If I understand correctly, the current state is:

  • Both CCT and BBT Spark have a single GPIO module
  • sensor 1 → still plugged in on CCT, works fine
  • sensor 2 → was plugged in on CCT, now unreadable on both CCT and BBT
  • sensor 3 → was plugged in on BBT, now unreadable on both CCT and BBT
  • sensor 4 → still plugged in on BBT, works fine

I’m indeed leaning to suspect hardware failure, but @Elco is the expert on that.

Hey Bob,

It’s very unlikely to be caused by a faulty GPIO module.

Is this to say you think it is on the Spark 4? I was reallyhoping it was the GPIO module as that is significantly cheaper to replace.

A small amendment/update to your summary of the current state:

Sensor 3 is working again on the BBT (not the CCT). I didn’t do anything in particular to get it to work again, but maybe a power cycle here and there helped… So the curent state is:

  • Both CCT and BBT Spark have a single GPIO module
  • sensor 1 → still plugged in on CCT, works fine
  • sensor 2 → was plugged in on CCT, now unreadable on both CCT and BBT
  • sensor 3 → was plugged in on BBT, unreadable on CCT, was unreadable on BBT after connection to CCT but is now miraculously readable again on BBT
  • sensor 4 → still plugged in on BBT, works fine

Is there anything I can do on my side to help in determining if this is a hardware failure?

Hey guys,

Just checking in again to see if there is anything I can do on my side to check the hardware side of things. It’s getting kind of time critical that I find a solution as I’m relying on Inkbirds for my temp control and we’ve had some bad experiences with them in the past.

Thanks in advance.

Hey @Bob_Steers and @Elco,

Following up again on this as it feels it has fallen through the cracks. It’s quite disappointing as this forum has traditionally been exceptionally helpful and speedy in troubleshooting issues.

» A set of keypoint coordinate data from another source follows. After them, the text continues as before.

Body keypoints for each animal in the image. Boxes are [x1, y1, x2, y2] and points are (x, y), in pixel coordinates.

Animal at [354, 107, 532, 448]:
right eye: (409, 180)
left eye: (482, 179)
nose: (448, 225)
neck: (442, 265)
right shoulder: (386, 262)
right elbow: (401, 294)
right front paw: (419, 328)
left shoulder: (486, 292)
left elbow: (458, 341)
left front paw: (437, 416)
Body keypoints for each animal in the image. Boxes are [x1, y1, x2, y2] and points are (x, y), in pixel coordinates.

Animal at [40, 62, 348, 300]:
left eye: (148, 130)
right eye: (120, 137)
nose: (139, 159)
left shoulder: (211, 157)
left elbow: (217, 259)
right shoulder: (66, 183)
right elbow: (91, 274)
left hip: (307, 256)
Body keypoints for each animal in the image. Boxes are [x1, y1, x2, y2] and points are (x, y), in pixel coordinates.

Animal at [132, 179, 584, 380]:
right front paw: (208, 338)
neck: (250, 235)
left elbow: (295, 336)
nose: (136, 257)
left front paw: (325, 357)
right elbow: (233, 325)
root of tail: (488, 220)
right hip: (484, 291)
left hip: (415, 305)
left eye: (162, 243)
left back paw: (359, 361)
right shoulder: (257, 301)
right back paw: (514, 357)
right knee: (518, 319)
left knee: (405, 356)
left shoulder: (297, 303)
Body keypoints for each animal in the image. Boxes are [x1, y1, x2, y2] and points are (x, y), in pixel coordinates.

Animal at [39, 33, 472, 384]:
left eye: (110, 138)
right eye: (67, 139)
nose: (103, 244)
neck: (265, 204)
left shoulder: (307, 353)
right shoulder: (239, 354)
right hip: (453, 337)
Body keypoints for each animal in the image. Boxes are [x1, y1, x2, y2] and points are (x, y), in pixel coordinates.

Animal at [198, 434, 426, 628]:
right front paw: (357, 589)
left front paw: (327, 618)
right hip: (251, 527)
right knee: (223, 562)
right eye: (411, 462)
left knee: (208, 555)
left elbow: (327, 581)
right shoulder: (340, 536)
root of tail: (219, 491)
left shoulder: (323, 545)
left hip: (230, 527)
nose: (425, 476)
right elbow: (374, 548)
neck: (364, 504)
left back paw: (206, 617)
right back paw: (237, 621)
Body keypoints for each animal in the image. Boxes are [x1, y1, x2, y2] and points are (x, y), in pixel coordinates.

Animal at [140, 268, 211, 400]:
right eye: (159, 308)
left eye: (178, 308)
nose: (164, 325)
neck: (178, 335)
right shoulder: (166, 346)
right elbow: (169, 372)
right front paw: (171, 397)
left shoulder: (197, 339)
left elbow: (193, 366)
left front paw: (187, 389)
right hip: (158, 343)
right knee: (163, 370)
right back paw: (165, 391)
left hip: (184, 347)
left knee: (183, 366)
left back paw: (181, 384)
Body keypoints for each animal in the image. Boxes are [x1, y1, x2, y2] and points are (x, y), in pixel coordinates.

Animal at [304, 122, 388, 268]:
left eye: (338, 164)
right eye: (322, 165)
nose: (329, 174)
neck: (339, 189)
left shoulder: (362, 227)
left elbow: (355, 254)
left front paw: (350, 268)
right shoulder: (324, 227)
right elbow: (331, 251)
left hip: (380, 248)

I am hesitant to hook up a GPIO module from another Spark in case it gets “blown up” by the CCT Spark. If you think this would be a safe test, I’m glad to try it.

The Spark and the GPIO module are built to withstand both overvoltage and overcurrent safely. I’m really not qualified to predict scenarios where this protection is insufficient.

I pinged Elco again to look at this. He has been swamped in hardware work for the last few weeks. Our apologies for the delay.

This can use some clarification: the heap overflow spotted in the logs does not match the other symptoms. It is most likely unrelated.

Hi Henri,

We’ll just ship you a new IO module to try. Should I also include sensors just to be sure?
It is unlikely that the Spark 4 itself is the issue.

Best regards,

Elco

Thanks for the reply Elco,

I think new sensors would be smart, just in case something goes wrong. Should I email you the address to send the unit and sensors to?

Yes, and include hoe many and which sensors :slight_smile:

Good afternoon @Elco . I sent an email to what I believe if your email address on November 30th but haven’t heard anything back yet. In case I have the wrong email, could you possibly email me directly via the contact info attached to my BrewPi Community account? I don’t know what the rules/etiquette of sharing email addresses in this forum is so I don’t want to overstep somehow.

I can’t find an email in any of my inboxes. You could also send a PM on the forum. I’ll give you a call tomorrow.